The current congressional landscape re: TRIA reauthorization

Skepticism by House Republicans

There have been several Congressional hearings in the past year on TRIA reauthorization including Senate Banking Committee hearings on February 25, 2014 and September 25, 2013, a full Financial Services Committee hearing on September 19, 2013 and a Financial Services Committee Housing and Insurance Subcommittee hearing on November 13, 2013.

Financial Services Committee Chairman Jeb Hensarling (R-TX) has expressed great skepticism about the wisdom of extending the TRIA program and some Congressional Republicans appear to oppose any extension of the TRIA program. In his opening statement at the September 19, 2013 hearing, Hensarling stated: "Although I was not personally here in 2002, I know that the original purpose of the TRIA bill when it came out of committee was to 'create a temporary industry risk spreading program for foreign acts of terrorism' and 'facilitate a transition to a viable market for private terrorism risk insurance.'

"At the time it was a thought that originally the TRIA act would give the insurance industry time to re-capitalize and develop new models that they could price for terrorism risks and increase industry capacity. Three years later in 2005 Congress decided to make TRIA a little less temporary and extended it for two years. In 2007, Congress was back again to stretch the boundaries of modern linguistics by extending TRIA temporarily for seven additional years and expanding it to cover any acts of terrorism, foreign or domestic. So we all must recognize that in just five years TRIA has leapt in scope and quadrupled in length, neither of which I think could be mistaken for facilitating a transition to a viable market for private terrorism risk insurance.

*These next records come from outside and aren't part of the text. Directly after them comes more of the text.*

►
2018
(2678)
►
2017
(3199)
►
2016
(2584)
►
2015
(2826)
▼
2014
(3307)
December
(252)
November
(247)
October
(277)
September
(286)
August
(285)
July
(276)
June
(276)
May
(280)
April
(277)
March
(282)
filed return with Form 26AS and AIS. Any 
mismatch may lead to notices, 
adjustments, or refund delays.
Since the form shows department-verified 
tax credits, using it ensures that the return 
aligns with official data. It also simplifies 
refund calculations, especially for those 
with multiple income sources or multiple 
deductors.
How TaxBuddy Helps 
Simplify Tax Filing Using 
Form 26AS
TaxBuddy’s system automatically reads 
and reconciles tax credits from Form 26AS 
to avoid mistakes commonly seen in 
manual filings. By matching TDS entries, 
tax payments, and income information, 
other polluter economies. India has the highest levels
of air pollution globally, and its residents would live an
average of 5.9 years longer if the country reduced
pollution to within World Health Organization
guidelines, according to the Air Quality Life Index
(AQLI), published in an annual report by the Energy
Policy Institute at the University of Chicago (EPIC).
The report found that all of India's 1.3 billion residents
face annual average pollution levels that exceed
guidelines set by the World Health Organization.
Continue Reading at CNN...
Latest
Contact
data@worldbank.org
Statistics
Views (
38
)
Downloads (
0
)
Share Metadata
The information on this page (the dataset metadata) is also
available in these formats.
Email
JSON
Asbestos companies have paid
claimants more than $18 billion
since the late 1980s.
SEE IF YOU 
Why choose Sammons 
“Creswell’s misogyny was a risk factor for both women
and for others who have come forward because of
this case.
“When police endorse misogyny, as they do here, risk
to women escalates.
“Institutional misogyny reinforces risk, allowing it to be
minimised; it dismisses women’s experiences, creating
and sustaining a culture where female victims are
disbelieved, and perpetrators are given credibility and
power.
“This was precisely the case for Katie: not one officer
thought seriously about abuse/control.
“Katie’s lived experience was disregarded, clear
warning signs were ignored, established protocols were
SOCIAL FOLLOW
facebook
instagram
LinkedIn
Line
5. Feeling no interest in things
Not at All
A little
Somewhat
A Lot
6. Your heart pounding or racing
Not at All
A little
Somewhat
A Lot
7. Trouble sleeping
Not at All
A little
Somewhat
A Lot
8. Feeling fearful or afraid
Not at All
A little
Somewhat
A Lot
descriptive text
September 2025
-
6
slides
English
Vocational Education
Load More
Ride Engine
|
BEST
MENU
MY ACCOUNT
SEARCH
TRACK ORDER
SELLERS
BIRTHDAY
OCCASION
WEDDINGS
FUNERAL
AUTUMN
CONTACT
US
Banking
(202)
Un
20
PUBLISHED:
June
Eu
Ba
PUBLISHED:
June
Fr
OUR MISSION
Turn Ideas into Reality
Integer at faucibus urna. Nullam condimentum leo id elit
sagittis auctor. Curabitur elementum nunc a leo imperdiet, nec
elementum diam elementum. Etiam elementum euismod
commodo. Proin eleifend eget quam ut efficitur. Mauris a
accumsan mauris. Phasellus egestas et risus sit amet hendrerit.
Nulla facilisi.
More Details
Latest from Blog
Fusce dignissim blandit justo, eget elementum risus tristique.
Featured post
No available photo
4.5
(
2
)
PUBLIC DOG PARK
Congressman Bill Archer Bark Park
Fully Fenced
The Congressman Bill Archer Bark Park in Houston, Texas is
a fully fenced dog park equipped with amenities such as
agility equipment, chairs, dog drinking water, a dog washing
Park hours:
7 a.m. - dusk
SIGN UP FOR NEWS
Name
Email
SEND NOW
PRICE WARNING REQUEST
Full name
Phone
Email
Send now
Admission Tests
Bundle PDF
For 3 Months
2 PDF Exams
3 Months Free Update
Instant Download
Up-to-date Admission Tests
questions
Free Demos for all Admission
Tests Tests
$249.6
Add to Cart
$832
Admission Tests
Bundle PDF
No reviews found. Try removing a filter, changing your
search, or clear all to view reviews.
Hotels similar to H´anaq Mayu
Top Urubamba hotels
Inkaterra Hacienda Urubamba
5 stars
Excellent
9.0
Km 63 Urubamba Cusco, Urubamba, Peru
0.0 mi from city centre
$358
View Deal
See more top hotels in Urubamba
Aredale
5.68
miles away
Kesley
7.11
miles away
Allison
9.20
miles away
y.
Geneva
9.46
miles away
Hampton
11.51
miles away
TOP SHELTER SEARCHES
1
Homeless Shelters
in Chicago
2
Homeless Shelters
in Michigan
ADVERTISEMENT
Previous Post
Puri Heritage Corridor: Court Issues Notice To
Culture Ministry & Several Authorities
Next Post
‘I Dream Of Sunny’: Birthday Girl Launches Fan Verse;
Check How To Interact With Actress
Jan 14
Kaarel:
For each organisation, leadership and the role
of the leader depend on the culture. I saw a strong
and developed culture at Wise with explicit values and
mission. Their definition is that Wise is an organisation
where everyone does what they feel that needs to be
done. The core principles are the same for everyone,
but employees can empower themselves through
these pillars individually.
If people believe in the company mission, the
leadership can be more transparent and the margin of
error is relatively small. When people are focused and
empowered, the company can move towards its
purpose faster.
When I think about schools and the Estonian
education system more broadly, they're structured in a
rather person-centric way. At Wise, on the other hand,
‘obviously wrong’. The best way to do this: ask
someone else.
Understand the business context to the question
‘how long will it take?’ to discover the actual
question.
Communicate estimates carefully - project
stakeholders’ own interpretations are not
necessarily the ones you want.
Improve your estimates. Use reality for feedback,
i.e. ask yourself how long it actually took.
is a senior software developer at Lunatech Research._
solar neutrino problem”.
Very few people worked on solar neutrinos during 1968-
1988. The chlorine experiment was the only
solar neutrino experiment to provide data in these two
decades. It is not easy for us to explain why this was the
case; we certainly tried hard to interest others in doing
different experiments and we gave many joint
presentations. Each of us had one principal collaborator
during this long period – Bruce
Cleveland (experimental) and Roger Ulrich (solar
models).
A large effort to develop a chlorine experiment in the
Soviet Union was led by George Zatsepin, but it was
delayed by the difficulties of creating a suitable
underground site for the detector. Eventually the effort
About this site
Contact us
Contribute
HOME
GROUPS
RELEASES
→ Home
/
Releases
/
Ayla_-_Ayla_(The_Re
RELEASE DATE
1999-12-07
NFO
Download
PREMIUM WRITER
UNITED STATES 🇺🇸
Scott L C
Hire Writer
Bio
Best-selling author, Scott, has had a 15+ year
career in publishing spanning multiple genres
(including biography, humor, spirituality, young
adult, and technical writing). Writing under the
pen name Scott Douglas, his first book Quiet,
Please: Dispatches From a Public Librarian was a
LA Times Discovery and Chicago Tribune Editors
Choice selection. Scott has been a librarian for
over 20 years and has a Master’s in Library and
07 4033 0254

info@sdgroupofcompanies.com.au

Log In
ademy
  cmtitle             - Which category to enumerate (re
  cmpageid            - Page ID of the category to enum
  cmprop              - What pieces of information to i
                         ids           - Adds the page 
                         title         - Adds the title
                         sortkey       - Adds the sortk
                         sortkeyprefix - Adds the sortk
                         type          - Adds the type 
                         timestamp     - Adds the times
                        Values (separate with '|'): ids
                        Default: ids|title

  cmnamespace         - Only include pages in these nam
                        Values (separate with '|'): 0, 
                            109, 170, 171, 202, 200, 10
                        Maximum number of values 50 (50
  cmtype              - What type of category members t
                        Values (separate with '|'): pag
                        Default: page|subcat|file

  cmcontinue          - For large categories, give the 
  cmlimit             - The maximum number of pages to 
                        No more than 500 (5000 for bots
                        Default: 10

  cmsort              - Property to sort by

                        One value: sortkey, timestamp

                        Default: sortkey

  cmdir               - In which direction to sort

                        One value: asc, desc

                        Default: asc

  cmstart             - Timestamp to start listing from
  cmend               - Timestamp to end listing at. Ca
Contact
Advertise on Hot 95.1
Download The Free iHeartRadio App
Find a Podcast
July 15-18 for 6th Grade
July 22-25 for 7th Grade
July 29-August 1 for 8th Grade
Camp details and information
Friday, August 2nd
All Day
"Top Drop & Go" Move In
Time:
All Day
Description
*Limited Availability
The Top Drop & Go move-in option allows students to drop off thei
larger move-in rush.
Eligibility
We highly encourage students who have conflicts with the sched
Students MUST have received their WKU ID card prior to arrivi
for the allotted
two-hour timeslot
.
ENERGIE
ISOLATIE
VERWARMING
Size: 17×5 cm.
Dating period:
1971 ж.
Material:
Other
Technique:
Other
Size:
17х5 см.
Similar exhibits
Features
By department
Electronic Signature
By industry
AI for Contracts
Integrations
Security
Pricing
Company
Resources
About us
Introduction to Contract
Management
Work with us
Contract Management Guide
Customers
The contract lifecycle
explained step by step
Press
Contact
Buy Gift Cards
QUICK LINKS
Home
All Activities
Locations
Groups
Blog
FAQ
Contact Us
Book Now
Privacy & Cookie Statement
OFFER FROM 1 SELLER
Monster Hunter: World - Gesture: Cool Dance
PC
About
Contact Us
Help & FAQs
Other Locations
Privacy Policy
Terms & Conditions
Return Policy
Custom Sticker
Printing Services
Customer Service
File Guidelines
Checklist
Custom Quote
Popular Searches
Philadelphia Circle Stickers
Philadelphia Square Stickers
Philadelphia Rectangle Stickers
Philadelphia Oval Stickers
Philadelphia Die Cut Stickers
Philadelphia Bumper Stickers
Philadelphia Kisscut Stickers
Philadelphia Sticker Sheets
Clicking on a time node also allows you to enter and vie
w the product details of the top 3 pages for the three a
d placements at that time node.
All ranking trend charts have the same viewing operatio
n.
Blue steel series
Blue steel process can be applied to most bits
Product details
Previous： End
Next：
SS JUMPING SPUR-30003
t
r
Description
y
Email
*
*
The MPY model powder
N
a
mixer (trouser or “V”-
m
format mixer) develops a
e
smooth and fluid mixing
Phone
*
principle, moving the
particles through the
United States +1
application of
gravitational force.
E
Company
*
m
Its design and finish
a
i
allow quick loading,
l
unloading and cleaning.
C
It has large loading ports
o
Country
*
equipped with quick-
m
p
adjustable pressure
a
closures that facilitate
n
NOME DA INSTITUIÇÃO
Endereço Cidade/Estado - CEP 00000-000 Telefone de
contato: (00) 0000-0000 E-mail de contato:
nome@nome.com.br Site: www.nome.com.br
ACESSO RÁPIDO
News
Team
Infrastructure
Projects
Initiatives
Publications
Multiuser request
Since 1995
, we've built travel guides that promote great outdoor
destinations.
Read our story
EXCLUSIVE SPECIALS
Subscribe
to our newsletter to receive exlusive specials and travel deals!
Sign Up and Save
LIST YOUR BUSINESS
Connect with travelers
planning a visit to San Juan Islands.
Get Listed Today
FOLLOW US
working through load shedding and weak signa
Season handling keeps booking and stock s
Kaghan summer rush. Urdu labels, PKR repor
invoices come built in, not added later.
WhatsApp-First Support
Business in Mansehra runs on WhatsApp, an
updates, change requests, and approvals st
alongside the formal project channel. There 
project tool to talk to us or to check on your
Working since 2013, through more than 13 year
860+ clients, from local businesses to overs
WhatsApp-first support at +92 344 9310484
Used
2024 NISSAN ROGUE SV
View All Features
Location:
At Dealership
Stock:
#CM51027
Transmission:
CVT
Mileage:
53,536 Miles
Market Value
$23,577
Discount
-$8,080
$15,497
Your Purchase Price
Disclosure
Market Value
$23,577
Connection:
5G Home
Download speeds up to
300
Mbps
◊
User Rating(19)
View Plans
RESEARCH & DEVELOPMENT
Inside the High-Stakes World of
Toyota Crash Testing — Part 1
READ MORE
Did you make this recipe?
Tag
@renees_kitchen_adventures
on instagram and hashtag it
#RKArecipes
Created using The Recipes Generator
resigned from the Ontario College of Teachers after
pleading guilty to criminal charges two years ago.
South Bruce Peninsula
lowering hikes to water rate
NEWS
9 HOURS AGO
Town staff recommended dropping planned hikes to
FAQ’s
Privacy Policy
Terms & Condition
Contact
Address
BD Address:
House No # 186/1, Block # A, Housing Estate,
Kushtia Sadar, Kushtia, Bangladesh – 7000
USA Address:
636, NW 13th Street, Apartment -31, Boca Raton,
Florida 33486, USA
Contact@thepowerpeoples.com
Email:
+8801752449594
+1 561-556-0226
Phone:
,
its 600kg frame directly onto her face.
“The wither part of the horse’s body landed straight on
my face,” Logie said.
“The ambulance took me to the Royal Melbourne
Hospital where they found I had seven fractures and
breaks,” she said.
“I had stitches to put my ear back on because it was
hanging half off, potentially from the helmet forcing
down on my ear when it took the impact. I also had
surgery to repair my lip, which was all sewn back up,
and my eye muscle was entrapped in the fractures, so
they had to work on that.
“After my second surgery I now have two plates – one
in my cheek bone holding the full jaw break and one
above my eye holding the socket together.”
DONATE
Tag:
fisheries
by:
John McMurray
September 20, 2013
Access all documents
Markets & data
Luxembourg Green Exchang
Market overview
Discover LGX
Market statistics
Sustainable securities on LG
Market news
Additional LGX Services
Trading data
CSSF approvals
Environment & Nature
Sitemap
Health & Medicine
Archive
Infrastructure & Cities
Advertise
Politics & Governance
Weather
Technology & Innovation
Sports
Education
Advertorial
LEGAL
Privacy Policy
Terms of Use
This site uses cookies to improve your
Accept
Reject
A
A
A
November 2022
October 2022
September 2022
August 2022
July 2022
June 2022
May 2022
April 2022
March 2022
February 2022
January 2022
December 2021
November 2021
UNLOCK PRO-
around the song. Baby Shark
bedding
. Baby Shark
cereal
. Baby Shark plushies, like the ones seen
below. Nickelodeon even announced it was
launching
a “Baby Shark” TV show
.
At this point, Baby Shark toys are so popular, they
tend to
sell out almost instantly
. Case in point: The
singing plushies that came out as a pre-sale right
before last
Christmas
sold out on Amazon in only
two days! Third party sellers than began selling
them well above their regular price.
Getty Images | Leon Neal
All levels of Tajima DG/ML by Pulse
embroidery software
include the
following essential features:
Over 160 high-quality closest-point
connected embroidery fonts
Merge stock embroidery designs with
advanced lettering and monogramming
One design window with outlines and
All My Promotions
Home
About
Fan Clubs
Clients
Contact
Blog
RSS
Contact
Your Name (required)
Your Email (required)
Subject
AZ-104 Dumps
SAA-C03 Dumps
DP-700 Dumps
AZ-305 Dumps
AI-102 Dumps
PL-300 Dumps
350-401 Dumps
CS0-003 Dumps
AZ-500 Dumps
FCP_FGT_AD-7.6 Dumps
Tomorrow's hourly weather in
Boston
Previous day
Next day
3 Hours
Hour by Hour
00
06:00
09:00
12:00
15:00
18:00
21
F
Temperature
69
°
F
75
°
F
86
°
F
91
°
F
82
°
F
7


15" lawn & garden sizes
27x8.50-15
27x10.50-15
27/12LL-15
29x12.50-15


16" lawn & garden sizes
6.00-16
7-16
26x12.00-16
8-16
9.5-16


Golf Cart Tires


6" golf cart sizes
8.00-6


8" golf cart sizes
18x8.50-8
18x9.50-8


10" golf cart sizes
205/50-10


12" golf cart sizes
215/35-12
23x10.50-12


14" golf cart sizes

"I think this begs a number of questions that I hope will be addressed ... What does constitute a temporary program? And I'm not sure how many of us actually have faith in an ex-ante recovery scheme of funds, so it begs the question -- if premiums are not gathered, is this truly an insurance program? Is it temporary?"

Request for GAO report

Similarly, in a March 13, 2014 letter to the Government Accountability Office, Housing Subcommittee Ranking Member Randy Neugebauer (R-TX) and Congressman Ed Royce (R-CA) asked the GAO for an oral status report by April 15 and a completed written report by May 15 on the costs and benefits of the TRIA and the potential impact of not reauthorizing the law. Noting that the price of terrorism insurance had declined 70 percent since the September 11th attacks and that the availability of terrorism insurance has increased, Neugebauer and Royce argue that "As availability of terrorism insurance coverage has improved, so too has reinsurance capacity and the ability of insurers to price the risks." Neugebauer-Royce Letter

Thus, given the skepticism of many Congressional Republicans about, and in some cases their hostility to, an extension of the TRIA program, it seems clear that the primary impetus for any TRIA reauthorization is likely to come from the Senate where Senate Democrats on the Banking Committee by and large are very supportive of the TRIA program and where some Senate Republicans, such as Senator Mark Kirk of Illinois and Dean Heller of Nevada are also supportive. December 16, 2013 Kirk-Heller letter supporting a TRIA reauthorization. Accordingly, today's introduction of the senators' TRIA extension bill is an important development.

When the senators introduced their bill, they noted their interest in proceeding promptly with a reauthorization of the TRIA program. There are some indications that they may be seeking a Banking Committee markup of their TRIA bill shortly after the Committee's scheduled April 29th markup of the Johnson/Crapo GSE reform bill concludes. We will continue to provide TRIA reauthorization updates as developments warrant.